It was easy to just drift along, far easier than she thought it would be. Normally she needed to learn everything she could about a place or situation, but with nearly three thousand years of human history sprawling in front of her, the attempt was futile.
She’d paused by the Roman baths to scratch behind the ears of one of the site’s dozens of stray cats when Keenan appeared, jogging easily along the uneven marble. He stopped at her side, not even breathing hard, but his finely trained body broken out in a sweat. The scent, so familiar by now, made her quake deep inside.
“I should have guessed you’d find the toilets,” he quipped.
A knee-high marble box ran the length of three walls. Ten toilet-shaped openings were carved into each section of the marble. The cat abandoned her to wind around Keenan’s ankles, so she stepped into the room, leaned over, and peered into one of them. “Indoor plumbing?” she asked.
“And a sewer system.”
“I had no idea.”
Without speaking, they turned for the excavated Roman terrace houses. Translucent plastic protected the rooms; in one large space formerly a banquet hall workers were painstakingly reconstructing the mosaics formerly decorating floors and walls. “That’s one hell of a jigsaw puzzle,” Keenan remarked as they passed through narrow marble doorways set into uneven brick walls.
Precise marble designs formed the floors, while painted images of lions and flowers, faces and fish decorated the walls and floors of other rooms. Exiting the villas at the top floor, they walked down the uneven path and found the Babes in front of the library.
“Group picture?” Keenan asked.
“Oh, yes,” Florence said. “In front of the library!”
He was taking pictures with Grannie’s iPad and Rose’s phone when a guide waiting for her group asked Keenan if he’d like a picture of their whole group. Keenan tried to resist, but gave in when Grannie insisted. He stood close enough for Rose to feel the heat radiating from his body but not quite touch him, close enough to smell the scent of his skin and sweat now branded in her memory. The guide took Florence’s camera and snapped several shots for everyone.
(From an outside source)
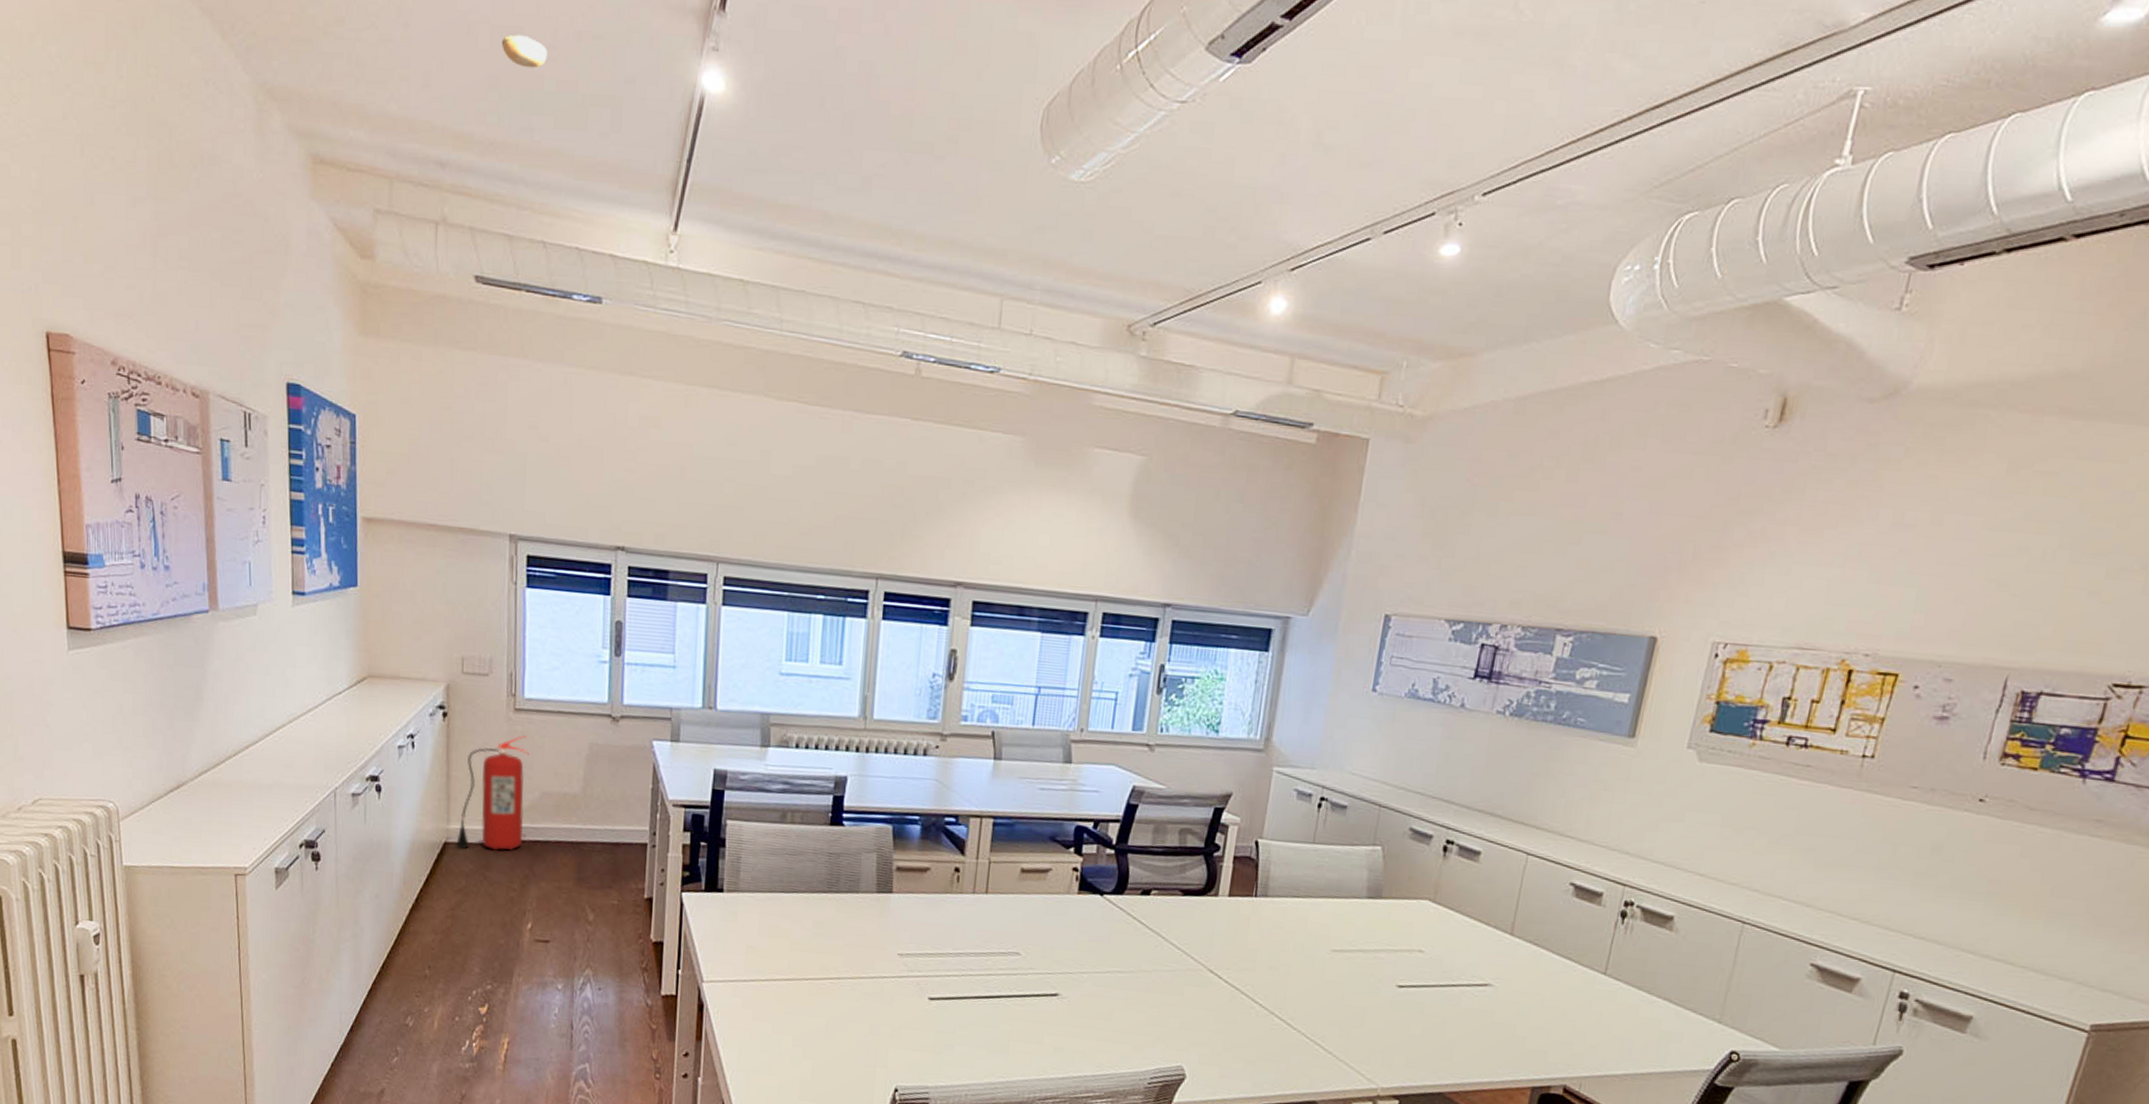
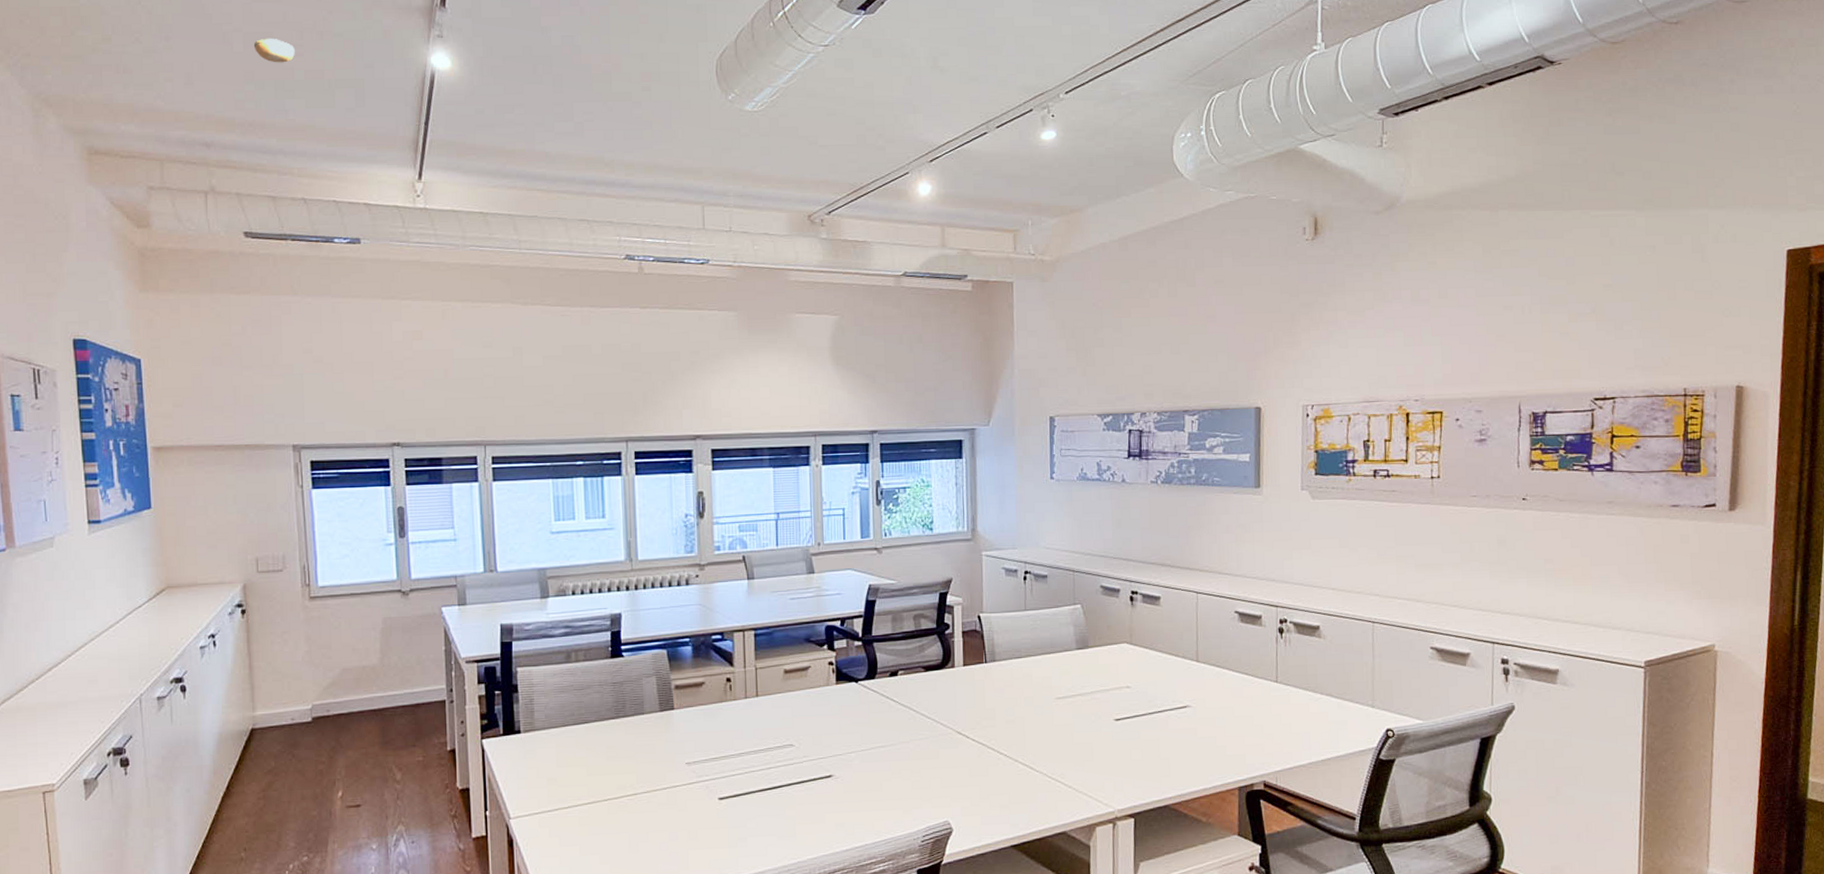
fire extinguisher: present [456,735,530,851] -> none [263,620,328,733]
“Have you seen the terrace houses?” Grannie asked.
“We just finished them,” Rose said.
“Oh,” Grannie said worriedly.
“Take your time,” Rose said gently. “It’s a beautiful day. Enjoy this.”
“You’re not bored?”
“I’m not bored.”
The Babes made their way to the terrace houses entrance. Without saying a word, Rose and Keenan strolled along the Harbour Street, pausing at the open air theater. “It seated twenty-four thousand people,” Rose said, looking at the guidebook. “Theater and gladiator contests.”
They stood silently on the stage, looking up the semicircular rows of seats. Tufts of grass grew between the marble stones, and three slender marble paths crossed a channel carved around the stage. “To carry away the water and blood after gladiator games,” Rose read from the guidebook.
“This used to be a harbor city,” Keenan said. “The river silted up and changed the landscape. I read that Ephesus was the second most important city in the Roman empire.”
“And now it’s in ruins,” Rose said absently. Everything seemed so far away, the span of time suddenly the weightiest thing in her world.
After a few moments more, they turned and made their way along the wide Harbour Street. Formerly lined with shops accommodating the harbor, this road now lacked impressive buildings, and the tourists thinned out as they walked. Thick, tall shrubs grew rampant over the walls, shading the interiors and all but blocking the doors. Near the end of the path, Keenan took Rose’s hand, pulled her into one of the small buildings, and backed her into a chest-high wall.
The room was dappled like something out of a fairy tale, the kind where the princess walks into a magic-drenched bower and disappears for a hundred years. Blue sky, leaves in a dozen shapes and shades of green, red brick crumbling against her back, grass poking up through the broken-tile floor. Tiny roses spilled over the walls, giving off a delicate scent, tingeing the air pink. She felt suspended between reality and time out of time, when anything could happen and the only thing that mattered stood right in front of her. Close enough to touch, yet not touching. Her warrior, her gladiator, waiting for her.
She reached out and put her hand on his chest. He’d shed his fleece, leaving only a thin layer of fabric between his skin and hers. His heart thudded under the hard muscle and bone, picking up the pace when she turned her palm and angled her thumb to brush across his nipple. The tiny nub hardened at her touch, drawing a soft exhalation from his parted lips.